What is required: Repeat word for word the stretch of the childcare closure article from "There is no doubt" through "paid remains astounding.".

Text block:
--------------------
There is no doubt that Victoria is in unchartered territory. Melbourne entering Stage 4 lockdown, with a nightly curfew and mass closures of businesses and stores for six weeks, is not a scenario many Australians have lived through, nor one they might have predicted before February.
So the Premier, Daniel Andrews, was absolutely right when he said on Monday ‘there is no playbook’ as the state grapples with trying to stem the exponential spread of coronavirus.
The task Premier Andrews is facing is colossal. But the fact on Sunday it was announced that childcare centres would be closed to everyone except for children of “permitted” workers and vulnerable children, for at least six weeks from Thursday, without any clarification for how those employed in the sector would be paid remains astounding.
Thousands of educators in federally-funded long day childcare services across Melbourne have no guarantee of income for at least the next 6 weeks.
Remember this is the only cohort of workers who have had JobKeeper turned off. (There are other workers who were never entitled to JobKeeper, but those employed in early education were entitled to the safety net but had it turned off on July 20th).
“This is a completely unacceptable position to leave early childhood educators in: with no idea if they will be able to provide for themselves and their families next week,” United Workers Union Early Childhood Education and Care Director Helen Gibbons said. “Throughout this period of uncertainty, educators have kept coming to work every day to provide support for children and families. They’ve done this at great personal risk to themselves and their own loved ones. Instead of recognising and valuing their contribution, last month the Federal Government singled out early education as the only sector to lose the wage support of JobKeeper.
--------------------
Structured page parsing data:

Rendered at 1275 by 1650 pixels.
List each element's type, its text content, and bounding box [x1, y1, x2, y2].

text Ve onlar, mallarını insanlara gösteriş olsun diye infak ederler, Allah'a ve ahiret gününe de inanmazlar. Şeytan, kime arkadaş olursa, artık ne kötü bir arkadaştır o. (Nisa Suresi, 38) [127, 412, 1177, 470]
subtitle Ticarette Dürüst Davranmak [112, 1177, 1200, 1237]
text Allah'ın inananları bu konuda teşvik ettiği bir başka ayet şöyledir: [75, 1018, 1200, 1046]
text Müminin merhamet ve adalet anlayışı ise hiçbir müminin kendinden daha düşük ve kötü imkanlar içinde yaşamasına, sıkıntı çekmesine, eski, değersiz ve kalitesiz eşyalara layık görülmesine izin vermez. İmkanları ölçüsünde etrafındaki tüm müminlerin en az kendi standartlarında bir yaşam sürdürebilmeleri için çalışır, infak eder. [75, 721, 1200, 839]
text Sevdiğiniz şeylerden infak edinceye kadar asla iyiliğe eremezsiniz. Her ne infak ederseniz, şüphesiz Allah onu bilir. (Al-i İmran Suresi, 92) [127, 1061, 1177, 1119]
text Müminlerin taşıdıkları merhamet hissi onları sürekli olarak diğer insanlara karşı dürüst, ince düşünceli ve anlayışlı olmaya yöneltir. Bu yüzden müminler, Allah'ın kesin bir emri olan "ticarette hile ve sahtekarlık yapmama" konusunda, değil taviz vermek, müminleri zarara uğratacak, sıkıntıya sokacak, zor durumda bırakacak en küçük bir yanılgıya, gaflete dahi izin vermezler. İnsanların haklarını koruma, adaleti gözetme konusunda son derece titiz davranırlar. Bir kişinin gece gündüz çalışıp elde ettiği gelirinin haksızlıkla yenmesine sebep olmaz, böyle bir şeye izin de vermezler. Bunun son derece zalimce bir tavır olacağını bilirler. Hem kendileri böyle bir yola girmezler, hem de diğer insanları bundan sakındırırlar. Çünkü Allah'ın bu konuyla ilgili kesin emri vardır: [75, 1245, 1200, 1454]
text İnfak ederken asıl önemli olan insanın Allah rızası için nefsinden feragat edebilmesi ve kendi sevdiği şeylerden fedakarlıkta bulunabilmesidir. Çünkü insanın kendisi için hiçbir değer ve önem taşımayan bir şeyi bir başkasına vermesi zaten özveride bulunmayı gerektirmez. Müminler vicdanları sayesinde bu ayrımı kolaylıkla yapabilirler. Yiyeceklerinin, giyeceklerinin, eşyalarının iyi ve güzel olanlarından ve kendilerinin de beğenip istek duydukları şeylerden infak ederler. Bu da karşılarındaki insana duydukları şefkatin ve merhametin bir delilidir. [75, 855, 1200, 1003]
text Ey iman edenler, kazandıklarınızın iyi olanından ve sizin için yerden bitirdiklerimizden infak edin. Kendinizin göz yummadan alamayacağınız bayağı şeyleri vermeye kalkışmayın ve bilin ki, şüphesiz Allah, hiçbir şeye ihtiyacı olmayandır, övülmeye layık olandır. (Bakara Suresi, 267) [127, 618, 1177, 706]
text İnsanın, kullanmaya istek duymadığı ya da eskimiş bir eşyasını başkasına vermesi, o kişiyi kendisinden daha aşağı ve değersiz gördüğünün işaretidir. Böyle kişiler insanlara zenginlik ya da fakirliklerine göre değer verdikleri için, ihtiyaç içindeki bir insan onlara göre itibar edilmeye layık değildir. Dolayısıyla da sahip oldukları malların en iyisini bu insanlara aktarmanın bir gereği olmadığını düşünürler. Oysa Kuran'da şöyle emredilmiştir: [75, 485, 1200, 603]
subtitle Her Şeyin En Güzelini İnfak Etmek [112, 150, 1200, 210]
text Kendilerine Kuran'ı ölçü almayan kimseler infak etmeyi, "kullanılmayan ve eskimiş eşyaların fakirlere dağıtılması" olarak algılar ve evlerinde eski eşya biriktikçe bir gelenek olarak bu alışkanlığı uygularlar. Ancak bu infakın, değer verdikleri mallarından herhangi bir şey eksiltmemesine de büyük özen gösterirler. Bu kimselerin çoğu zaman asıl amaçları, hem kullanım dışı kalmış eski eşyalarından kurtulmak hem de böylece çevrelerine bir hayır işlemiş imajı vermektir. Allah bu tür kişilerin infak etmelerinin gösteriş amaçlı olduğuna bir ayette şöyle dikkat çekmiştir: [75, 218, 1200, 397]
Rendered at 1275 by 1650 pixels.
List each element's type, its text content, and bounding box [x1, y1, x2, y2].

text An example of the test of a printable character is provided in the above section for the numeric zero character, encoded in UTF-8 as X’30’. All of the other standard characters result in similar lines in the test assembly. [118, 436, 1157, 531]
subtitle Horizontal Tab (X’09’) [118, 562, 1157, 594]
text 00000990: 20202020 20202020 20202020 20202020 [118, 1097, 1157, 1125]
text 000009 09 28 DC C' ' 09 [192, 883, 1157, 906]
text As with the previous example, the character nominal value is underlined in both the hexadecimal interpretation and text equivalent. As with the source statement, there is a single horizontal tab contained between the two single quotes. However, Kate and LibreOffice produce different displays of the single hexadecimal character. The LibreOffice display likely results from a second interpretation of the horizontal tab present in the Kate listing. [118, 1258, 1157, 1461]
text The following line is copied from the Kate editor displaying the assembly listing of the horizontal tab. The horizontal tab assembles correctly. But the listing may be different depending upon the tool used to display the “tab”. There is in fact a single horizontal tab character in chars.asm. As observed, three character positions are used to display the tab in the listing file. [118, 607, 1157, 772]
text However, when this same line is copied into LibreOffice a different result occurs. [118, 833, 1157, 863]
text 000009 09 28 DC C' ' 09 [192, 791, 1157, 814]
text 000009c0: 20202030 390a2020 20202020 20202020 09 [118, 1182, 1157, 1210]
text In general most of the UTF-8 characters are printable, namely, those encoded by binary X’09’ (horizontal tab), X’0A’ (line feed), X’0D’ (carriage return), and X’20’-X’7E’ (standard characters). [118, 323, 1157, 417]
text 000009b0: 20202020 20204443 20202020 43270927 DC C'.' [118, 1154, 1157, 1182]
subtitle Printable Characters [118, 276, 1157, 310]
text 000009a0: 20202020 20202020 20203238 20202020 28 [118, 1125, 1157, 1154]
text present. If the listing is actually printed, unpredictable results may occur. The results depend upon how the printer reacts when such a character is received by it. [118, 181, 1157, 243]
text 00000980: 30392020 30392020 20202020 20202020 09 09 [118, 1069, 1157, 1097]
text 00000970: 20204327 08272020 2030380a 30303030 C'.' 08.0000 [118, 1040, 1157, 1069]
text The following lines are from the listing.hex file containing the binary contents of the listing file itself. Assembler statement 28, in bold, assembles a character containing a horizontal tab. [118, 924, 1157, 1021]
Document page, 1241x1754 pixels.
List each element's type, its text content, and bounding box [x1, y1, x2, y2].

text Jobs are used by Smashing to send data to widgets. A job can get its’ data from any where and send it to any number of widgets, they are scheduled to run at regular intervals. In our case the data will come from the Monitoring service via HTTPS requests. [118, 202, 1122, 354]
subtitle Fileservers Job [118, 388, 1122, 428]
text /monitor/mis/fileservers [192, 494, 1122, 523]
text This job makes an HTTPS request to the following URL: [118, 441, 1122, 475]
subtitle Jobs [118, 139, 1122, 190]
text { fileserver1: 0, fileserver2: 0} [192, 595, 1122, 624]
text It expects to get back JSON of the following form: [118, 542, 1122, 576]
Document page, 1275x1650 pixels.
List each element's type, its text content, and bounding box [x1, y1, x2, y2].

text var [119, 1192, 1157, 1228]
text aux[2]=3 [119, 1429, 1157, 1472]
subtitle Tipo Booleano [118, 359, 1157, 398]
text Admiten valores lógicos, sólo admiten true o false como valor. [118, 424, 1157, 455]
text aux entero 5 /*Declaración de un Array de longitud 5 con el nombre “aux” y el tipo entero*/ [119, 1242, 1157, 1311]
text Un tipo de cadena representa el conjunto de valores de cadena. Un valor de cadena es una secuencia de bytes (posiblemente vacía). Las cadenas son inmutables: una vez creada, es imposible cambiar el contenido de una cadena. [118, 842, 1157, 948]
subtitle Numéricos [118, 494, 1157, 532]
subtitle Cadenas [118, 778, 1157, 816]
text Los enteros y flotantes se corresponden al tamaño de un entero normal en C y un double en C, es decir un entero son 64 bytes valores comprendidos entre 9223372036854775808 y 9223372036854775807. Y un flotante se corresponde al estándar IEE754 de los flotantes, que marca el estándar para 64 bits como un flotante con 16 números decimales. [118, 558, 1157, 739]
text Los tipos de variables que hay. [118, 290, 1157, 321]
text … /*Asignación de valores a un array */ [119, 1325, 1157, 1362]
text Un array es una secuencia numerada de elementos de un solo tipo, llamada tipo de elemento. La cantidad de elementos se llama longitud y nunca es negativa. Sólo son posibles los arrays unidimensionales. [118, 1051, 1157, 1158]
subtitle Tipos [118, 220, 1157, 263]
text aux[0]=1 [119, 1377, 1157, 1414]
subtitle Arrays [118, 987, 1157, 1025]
--------------------
Task answer:
There is no doubt that Victoria is in unchartered territory. Melbourne entering Stage 4 lockdown, with a nightly curfew and mass closures of businesses and stores for six weeks, is not a scenario many Australians have lived through, nor one they might have predicted before February.
So the Premier, Daniel Andrews, was absolutely right when he said on Monday ‘there is no playbook’ as the state grapples with trying to stem the exponential spread of coronavirus.
The task Premier Andrews is facing is colossal. But the fact on Sunday it was announced that childcare centres would be closed to everyone except for children of “permitted” workers and vulnerable children, for at least six weeks from Thursday, without any clarification for how those employed in the sector would be paid remains astounding.